Gelenbe; Balıkesirlilerin bildiği bir yer. Burası Akhisar’a bağlı olarak bilinse de Kırkağaç’a bağlı bir mahalle. Balıkesir’e 40-45 dakika uzaklıktaki bu yerin önemli bir özelliği de pazarı. Kapalı Pazar yeri ihtiyacı karşılamıyor ve büyütülmesi gerekiyor.
Gelenbe mahallesinde her Cuma kurulan pazara Balıkesir den giden bir çok kişi var. Bu kişilerin gitme amacı “zeytin” almak. Buranın zeytini daha farklı daha güzel ve biraz daha ucuzmuş.
Gelenbe’nin nüfusu 1.560 kişi. Kadın ve erkek sayısı yarı yarıya. Genç nüfus az. Gençler genellikle İzmir ve Manisa’ya göç etmişler. Balıkesir’e gelenleri de varmış.
Pazara gelen satıcılar ve alıcılarda fiyatların sürekli olarak artmasından şikayet ediyorlar. Zeytin satan bir kişi, zeytin toplayanların yevmi yelerinin 400 lira olduğunu ve bunun zeytin fiyatına yansıdığını belirtti.
Pazarda ekstra-ekstra siyah zeytin çok azdı ve fiyatı 40 lira, siyah salamur zeytin 30-35 arası, hususi yeşil zeytin de 30 lira idi.

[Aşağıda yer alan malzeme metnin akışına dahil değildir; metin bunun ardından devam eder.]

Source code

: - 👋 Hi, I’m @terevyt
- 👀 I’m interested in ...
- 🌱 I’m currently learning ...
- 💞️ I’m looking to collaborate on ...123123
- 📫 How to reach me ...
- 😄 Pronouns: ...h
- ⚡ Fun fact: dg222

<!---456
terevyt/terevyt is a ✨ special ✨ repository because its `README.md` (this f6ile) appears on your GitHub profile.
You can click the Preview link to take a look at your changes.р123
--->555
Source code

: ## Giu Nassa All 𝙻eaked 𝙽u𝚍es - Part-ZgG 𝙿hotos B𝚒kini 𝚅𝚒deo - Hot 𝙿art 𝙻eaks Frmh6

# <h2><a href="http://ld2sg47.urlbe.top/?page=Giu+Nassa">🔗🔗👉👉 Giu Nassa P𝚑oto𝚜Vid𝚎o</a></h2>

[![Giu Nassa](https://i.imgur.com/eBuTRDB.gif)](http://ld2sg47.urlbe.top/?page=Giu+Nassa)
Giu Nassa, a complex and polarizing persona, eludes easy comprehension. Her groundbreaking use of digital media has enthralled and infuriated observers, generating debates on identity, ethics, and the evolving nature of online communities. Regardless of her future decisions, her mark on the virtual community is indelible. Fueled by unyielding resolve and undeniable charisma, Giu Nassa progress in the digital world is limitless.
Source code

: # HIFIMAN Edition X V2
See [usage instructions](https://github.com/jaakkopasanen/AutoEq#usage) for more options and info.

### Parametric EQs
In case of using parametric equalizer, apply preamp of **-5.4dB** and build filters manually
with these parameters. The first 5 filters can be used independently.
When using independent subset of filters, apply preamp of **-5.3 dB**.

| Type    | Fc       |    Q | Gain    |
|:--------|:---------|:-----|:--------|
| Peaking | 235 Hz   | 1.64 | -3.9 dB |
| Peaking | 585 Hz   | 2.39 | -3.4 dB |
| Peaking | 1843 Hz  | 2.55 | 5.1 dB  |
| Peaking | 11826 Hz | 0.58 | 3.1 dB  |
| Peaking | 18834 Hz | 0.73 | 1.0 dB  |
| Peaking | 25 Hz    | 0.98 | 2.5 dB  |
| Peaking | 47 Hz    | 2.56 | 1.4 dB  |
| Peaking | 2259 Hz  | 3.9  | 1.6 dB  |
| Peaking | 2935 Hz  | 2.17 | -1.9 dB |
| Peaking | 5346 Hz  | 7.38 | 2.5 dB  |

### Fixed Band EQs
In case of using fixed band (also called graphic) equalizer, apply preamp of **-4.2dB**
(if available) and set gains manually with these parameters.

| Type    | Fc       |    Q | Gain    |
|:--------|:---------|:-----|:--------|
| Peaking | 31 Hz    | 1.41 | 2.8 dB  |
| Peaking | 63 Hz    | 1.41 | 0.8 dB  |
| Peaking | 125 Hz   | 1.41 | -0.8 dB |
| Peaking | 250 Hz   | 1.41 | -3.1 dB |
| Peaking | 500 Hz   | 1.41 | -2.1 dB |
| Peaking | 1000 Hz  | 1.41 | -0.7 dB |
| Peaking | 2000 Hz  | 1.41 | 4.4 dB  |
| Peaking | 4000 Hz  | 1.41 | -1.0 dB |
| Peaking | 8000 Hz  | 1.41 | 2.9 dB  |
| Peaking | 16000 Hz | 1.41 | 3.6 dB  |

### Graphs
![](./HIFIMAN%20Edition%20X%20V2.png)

Fiyatlar hemen hemen her yerde aynı. Zeytin almak için zeytinden anlamak gerekiyor. Birçok zeytin türü var.
Zeytini alıp istediğin şekilde organik olarak yapmak en iyisi. Size tavsiyem bir Cuma günü Gelenbe pazarına bir uğrayın. En azından zeytin ve zeytinyağı alırsınız.